VBA Internals: Variant Variables and Pointers in Depth

July 5, 2013 in VBA

Pointers and memory for Variant variables

In the Component Object Model (COM) Automation framework, the VARIANT structure provides a wrapper for passing around any type of data, and a suite of manipulation functions facilitate using the VARIANT as a platform-level dynamically-typed variable. I say platform-level because the structures, enumerations, and functions that implement VARIANTs exist at the Windows API level. Any language — including those that are not dynamically typed — can use the API to accomplish something like dynamic types.

VBA does provide dynamically typed variables, and calls them Variants, just like the supporting structures in the COM API. When writing VBA code you never have to call the API functions like VarAdd or VarXor. The compiler and runtime do it for you behind the scenes. But when you pop the hood and start directly working with the bits and bytes of Variant variables and pointers it’s important to know what you’re really dealing with — namely, a COM VARIANT structure.
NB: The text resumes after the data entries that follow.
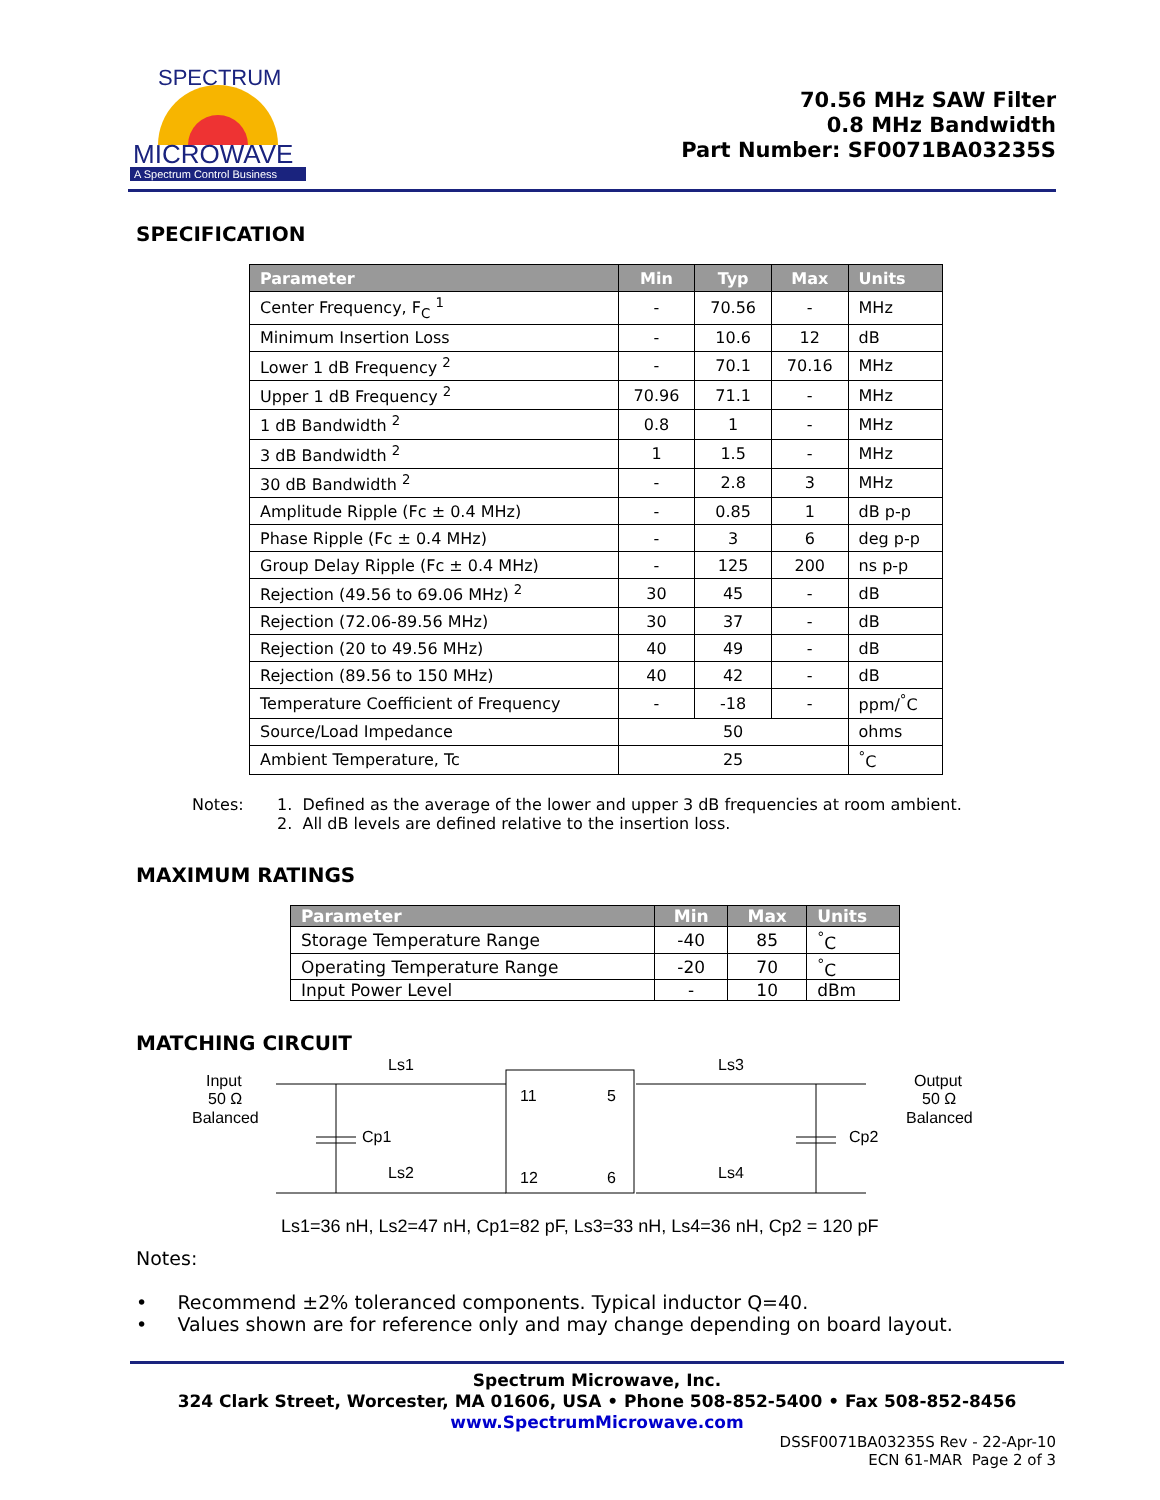MICROWAVE
A Spectrum Control Business
SPECTRUM
70.56 MHz SAW Filter
0.8 MHz Bandwidth
Part Number: SF0071BA03235S
SPECIFICATION
| Parameter | Min | Typ | Max | Units |
| --- | --- | --- | --- | --- |
| Center Frequency, F<sub>C</sub> <sup>1</sup> | - | 70.56 | - | MHz |
| Minimum Insertion Loss | - | 10.6 | 12 | dB |
| Lower 1 dB Frequency <sup>2</sup> | - | 70.1 | 70.16 | MHz |
| Upper 1 dB Frequency <sup>2</sup> | 70.96 | 71.1 | - | MHz |
| 1 dB Bandwidth <sup>2</sup> | 0.8 | 1 | - | MHz |
| 3 dB Bandwidth <sup>2</sup> | 1 | 1.5 | - | MHz |
| 30 dB Bandwidth <sup>2</sup> | - | 2.8 | 3 | MHz |
| Amplitude Ripple (Fc ± 0.4 MHz) | - | 0.85 | 1 | dB p-p |
| Phase Ripple (Fc ± 0.4 MHz) | - | 3 | 6 | deg p-p |
| Group Delay Ripple (Fc ± 0.4 MHz) | - | 125 | 200 | ns p-p |
| Rejection (49.56 to 69.06 MHz) <sup>2</sup> | 30 | 45 | - | dB |
| Rejection (72.06-89.56 MHz) | 30 | 37 | - | dB |
| Rejection (20 to 49.56 MHz) | 40 | 49 | - | dB |
| Rejection (89.56 to 150 MHz) | 40 | 42 | - | dB |
| Temperature Coefficient of Frequency | - | -18 | - | ppm/<sup>°</sup>C |
| Source/Load Impedance | 50 | | | ohms |
| Ambient Temperature, Tc | 25 | | | <sup>°</sup>C |
Notes: 1. Defined as the average of the lower and upper 3 dB frequencies at room ambient.
2. All dB levels are defined relative to the insertion loss.
MAXIMUM RATINGS
| Parameter | Min | Max | Units |
| --- | --- | --- | --- |
| Storage Temperature Range | -40 | 85 | <sup>°</sup>C |
| Operating Temperature Range | -20 | 70 | <sup>°</sup>C |
| Input Power Level | - | 10 | dBm |
MATCHING CIRCUIT
Input
50 Ω
Balanced
Ls1
Cp1
Ls2
11
5
12
6
Ls3
Cp2
Ls4
Output
50 Ω
Balanced
Ls1=36 nH, Ls2=47 nH, Cp1=82 pF, Ls3=33 nH, Ls4=36 nH, Cp2 = 120 pF
Notes:
• Recommend ±2% toleranced components. Typical inductor Q=40.
• Values shown are for reference only and may change depending on board layout.
Spectrum Microwave, Inc.
324 Clark Street, Worcester, MA 01606, USA • Phone 508-852-5400 • Fax 508-852-8456
www.SpectrumMicrowave.com
DSSF0071BA03235S Rev - 22-Apr-10
ECN 61-MAR Page 2 of 3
The details of the layout of the 16 bytes in the VARIANT structure are covered in detail in What’s in a variable. The full code of the memory utility functions used in the examples in this post are included in Scalar Variables and Pointers in Depth.

Variants that contain numeric scalars, strings, or arrays

Everything described in the my previous posts about pointers to numeric scalar variables, strings, and arrays applies to the same data types stored in Variants. The only difference is that the content stored at the pointer to a statically typed variable of these types is instead found 8 bytes after the pointer to the start of the Variant. The first 8 bytes of the Variant are the flag that indicate what type of data the Variant is currently storing, and then some unused space. I’ll try to clarify this with a few examples:

Example 1: Static Long vs Variant Long
Code
Sub LongVarExample()
    Dim myLong       As Long
    Dim myVar        As Variant
    Dim ptrToLong    As LongPtr
    Dim ptrToVar     As LongPtr
    Dim ptrToVarLong As LongPtr
    
    myLong = 12345678
    myVar = 12345678
    ptrToLong = VarPtr(myLong)
    ptrToVar = VarPtr(myVar)
    ptrToVarLong = ptrToVar + 8
    
    Debug.Print " ptrToLong    = 0x" & HexPtr(ptrToLong)
    Debug.Print "*ptrToLong    = 0x" & Mem_ReadHex(ptrToLong, 4)
    Debug.Print " ptrToVar     = 0x" & HexPtr(ptrToVar)
    Debug.Print "*ptrToVar     = 0x" & Mem_ReadHex(ptrToVar, 16)
    Debug.Print " ptrToVarLong = 0x" & HexPtr(ptrToVarLong)
    Debug.Print "*ptrToVarLong = 0x" & Mem_ReadHex(ptrToVarLong, 4)
End Sub
Output
 ptrToLong    = 0x0031F070
*ptrToLong    = 0x4E61BC00
 ptrToVar     = 0x0031F060
*ptrToVar     = 0x03000000000000004E61BC0000000000
 ptrToVarLong = 0x0031F068
*ptrToVarLong = 0x4E61BC00

Explanation

Here’s what the variable table looks like:

Variables
Name Type Address
myLong Long 0x0031F070
myVar Variant 0x0031F060

The layout for the statically-typed Long variable is simple:

Address 0 1 2 3
0x0031F07x 4E 61 BC 00
 
= 0x00BC614E = 12,345,67810

The layout of the variant is almost as simple. The first two bytes are the flag, the next 6 bytes are empty, and then bytes 8-11 have the actual content — the four bytes containing the 32-bit integer.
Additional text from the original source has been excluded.